Apakah Anda akan melakukan upaya hukum baru terkait sikap gubernur yang tak taat hukum?
Sebenarnya semua pihak akan dapat menggugat PDPA dan Gubernur Aceh dengan kondisi Gubernur Aceh tidak taat hukum, tapi apakah Gubernur Aceh sudah siap?
Saya berharap Gubernur Aceh tidak bermain-main dengan jabatan Gubernur Aceh karena itu bukan lah warisan, resikonya bisa fatal juga.
Sekarang kita paket logika saja, secara hukum yang sah Dirut PDPA sampai sekarang ini masih saya dan Gubernur Aceh tidak mengakuinya dan Gubernur terus melantik Dirut PDPA yang baru, misal dalam perjalanannya Dirut PDPA yang baru tersebut melakukan kerjasama bisnis dengan pihak lain, dan hingga suatu ketika mitra bisnis PDPA mengetahui kondisi riil PDPA dengan masalah hukumnya dan mereka menggugat ulang PDPA, siapa yang dirugikan? Dan siapa yang bertanggung jawab?

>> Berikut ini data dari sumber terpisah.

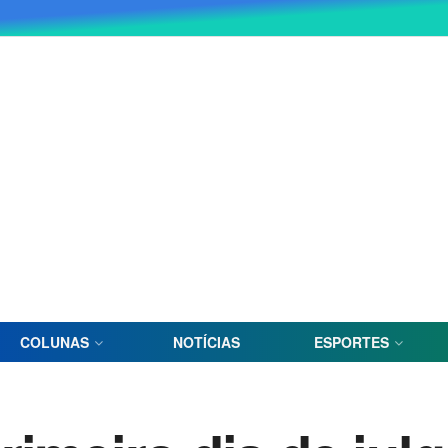
COLUNAS
NOTÍCIAS
ESPORTES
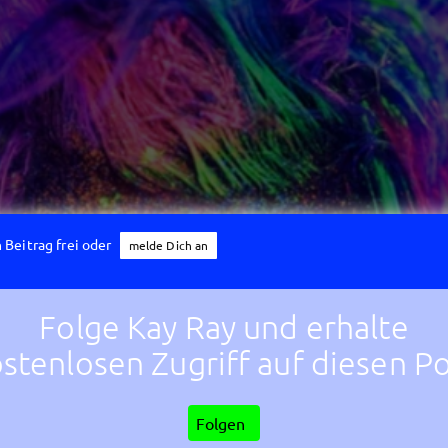
 Beitrag frei oder
melde Dich an
Folge Kay Ray und erhalte
stenlosen Zugriff auf diesen P
Folgen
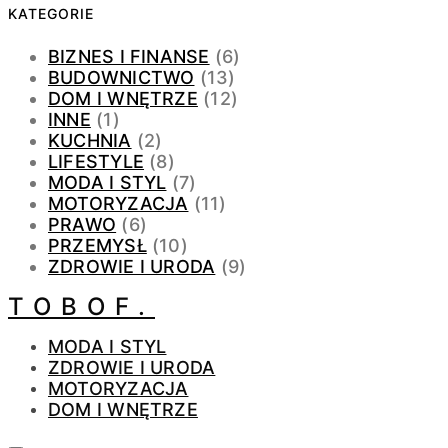
KATEGORIE
BIZNES I FINANSE
(6)
BUDOWNICTWO
(13)
DOM I WNĘTRZE
(12)
INNE
(1)
KUCHNIA
(2)
LIFESTYLE
(8)
MODA I STYL
(7)
MOTORYZACJA
(11)
PRAWO
(6)
PRZEMYSŁ
(10)
ZDROWIE I URODA
(9)
TOBOF.
MODA I STYL
ZDROWIE I URODA
MOTORYZACJA
DOM I WNĘTRZE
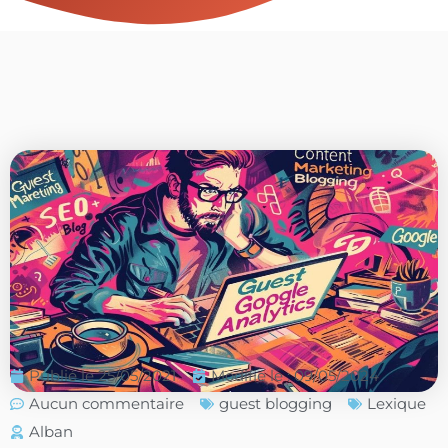
Publié le
25/05/2021
Modifié le : 09/05/2024
Aucun commentaire
guest blogging
Lexique
Alban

Walau di sisi lainnya sebenarnya saya bisa saja membuat gugatan baru ke PN berkaitan dengan kerugian materiil dan nonmateriil. Namun, ini belum saya lakukan kerena mempertimbangkan kepentingan Aceh yang lebih luas. Semakin lama PDPA bermasalah, maka Aceh akan semakin dirugikan.

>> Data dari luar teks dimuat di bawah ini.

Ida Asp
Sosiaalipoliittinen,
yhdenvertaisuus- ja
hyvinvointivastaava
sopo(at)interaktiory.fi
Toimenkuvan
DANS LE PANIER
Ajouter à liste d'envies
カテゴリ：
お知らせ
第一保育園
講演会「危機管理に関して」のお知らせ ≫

Namun yang menyedihkan, gubernur seperti tetap tak mau menaati putusan hukum. Artinya, PDPA dan Aceh pada umumnya akan semakin lama dalam masalah serta tak dapat berbisnis. Menurut Anda siapa yang dirugikan? Masyarakat lah yang menanggung ini semua.
Anda tak pernah duduk dengan Gubernur Aceh untuk membahas hal ini?

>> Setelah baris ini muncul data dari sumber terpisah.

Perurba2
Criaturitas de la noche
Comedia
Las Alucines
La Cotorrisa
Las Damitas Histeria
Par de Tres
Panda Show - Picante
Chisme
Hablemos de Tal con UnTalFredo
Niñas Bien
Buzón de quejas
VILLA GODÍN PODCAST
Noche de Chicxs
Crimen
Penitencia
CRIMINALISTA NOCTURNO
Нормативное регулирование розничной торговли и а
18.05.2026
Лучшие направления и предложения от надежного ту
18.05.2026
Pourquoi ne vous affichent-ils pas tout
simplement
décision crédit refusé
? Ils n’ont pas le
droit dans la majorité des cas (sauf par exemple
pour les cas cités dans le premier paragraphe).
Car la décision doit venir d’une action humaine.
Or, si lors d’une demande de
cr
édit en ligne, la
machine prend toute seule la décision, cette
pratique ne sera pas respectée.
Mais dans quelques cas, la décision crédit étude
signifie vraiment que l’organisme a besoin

Pertanyaan ini sebenarnya untuk gubernur. Kalau saya siap kapan saja. Namun masalahnya, ada tidak niat baik yang sama dari Gubernur Aceh saat ini?
Anda harus mengetahui, bahwa dalam UUPA dijelaskan bahwa Pemerintah Aceh menjalankan bisnisnya melalui BUMA atau Badan Usaha Milik Aceh. Saat ini BUMA di Aceh hanya ada 5, yaitu Bank Aceh, Perusahaan Daerah Bank Perkreditan Rakyat (PD BPR) Mustaqin Sukamakmur, PD Genap Mufakat, PT Investa serta PDPA.
PD Genap Mufakat itu kini terbengkalai, PT Investa bahkan belum lahir, serta dua lainnya perbankan. Nah, yang menjadi harapan Aceh soal bisnis sebenarnya tinggal PDPA. Tapi dengan masalah ini PDPA tidak bisa bergerak. Sedangkan dana Otsus kita akan segera berakhir di 2025.
Harusnya saat Otsus berakhir, PDPA bisa tampil dengan beragam bisnisnya. Namun dengan kondisi sekarang, apa ini bisa terjadi? Kalau PDPA tak bisa diharapkan! Bagaimana Aceh saat Otsus tidak ada lagi nantinya? Ini yang tidak dipikirkan oleh gubernur saat ini.
Terakhir, harapan Anda terkait PDPA?
Saya ingin semua pihak untuk berfikir jernih terkait PDPA. Semua harus melihat kepentingan Aceh yang lebih besar.
Demikian juga dengan orang-orang terdekat dengan Gubernur Aceh. Sampaikan kebijakan yang benar soal aturan hukum. Jangan sampai ego seseorang mengganggu semua bisnis Aceh yang dikendalikan oleh PDPA.